To prevent overfitting people people add a regularization term (proportional to the squared sum of the parameters of the model) with a regularization parameter $\lambda$ to the cost function of linear regression. Is this parameter $\lambda$ the same as a lagrange multiplier? So is regularization the same as the method of lagrange multiplier? Or how are these methods connected?

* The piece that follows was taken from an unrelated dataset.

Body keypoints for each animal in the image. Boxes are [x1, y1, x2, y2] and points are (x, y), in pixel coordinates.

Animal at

Say we are optimizing a model with parameters $$\vec{\theta}$$, by minimizing some criterion $$f(\vec{\theta})$$ subject to a constraint on the magnitude of the parameter vector (for instance to implement a structural risk minimization approach by constructing a nested set of models of increasing complexity), we would need to solve:

$$\mathrm{min}_\vec{\theta} f(\vec{\theta}) \quad \mathrm{s.t.} \quad \|\vec{\theta}\|^2 < C$$

The Lagrangian for this problem is (caveat: I think, its been a long day… 😉

$$\Lambda(\vec{\theta},\lambda) = f(\vec{\theta}) + \lambda\|\vec{\theta}\|^2 – \lambda C.$$

So it can easily be seen that a regularized cost function is closely related to a constrained optimization problem with the regularization parameter $$\lambda$$ being related to the constant governing the constraint ($$C$$), and is essentially the Lagrange multiplier. The $$-\lambda C$$ term is just an additive constant, so it doesn’t change the solution of the optimisation problem if it is omitted, just the value of the objective function.

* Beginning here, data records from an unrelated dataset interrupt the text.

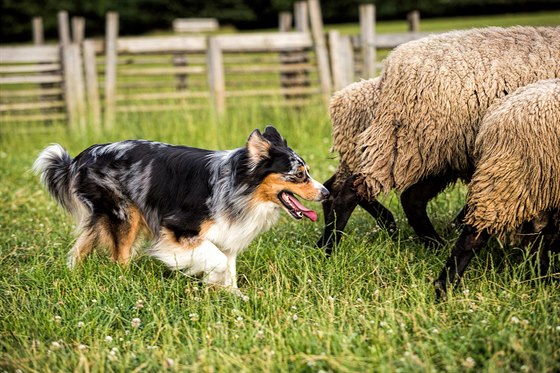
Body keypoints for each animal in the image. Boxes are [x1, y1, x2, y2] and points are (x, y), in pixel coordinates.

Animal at [35, 125, 328, 294]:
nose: (326, 192)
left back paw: (73, 274)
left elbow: (229, 266)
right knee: (119, 258)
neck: (240, 185)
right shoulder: (177, 228)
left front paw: (232, 294)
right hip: (124, 215)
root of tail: (80, 158)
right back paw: (123, 283)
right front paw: (212, 280)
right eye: (299, 174)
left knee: (80, 248)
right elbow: (218, 260)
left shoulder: (228, 233)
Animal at [328, 26, 560, 247]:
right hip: (407, 142)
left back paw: (433, 242)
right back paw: (330, 246)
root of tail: (391, 65)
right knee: (350, 190)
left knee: (403, 197)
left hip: (439, 152)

This illustrates why e.g. ridge regression implements structural risk minimization: Regularization is equivalent to putting a constraint on the magnitude of the weight vector and if $$C_1 > C_2$$ then every model that can be made while obeying the constraint that

$$\|\vec{\theta}\|^2 < C_2$$

will also be available under the constraint

$$\|\vec{\theta}\|^2 < C_1$$.

Hence reducing $$\lambda$$ generates a sequence of hypothesis spaces of increasing complexity.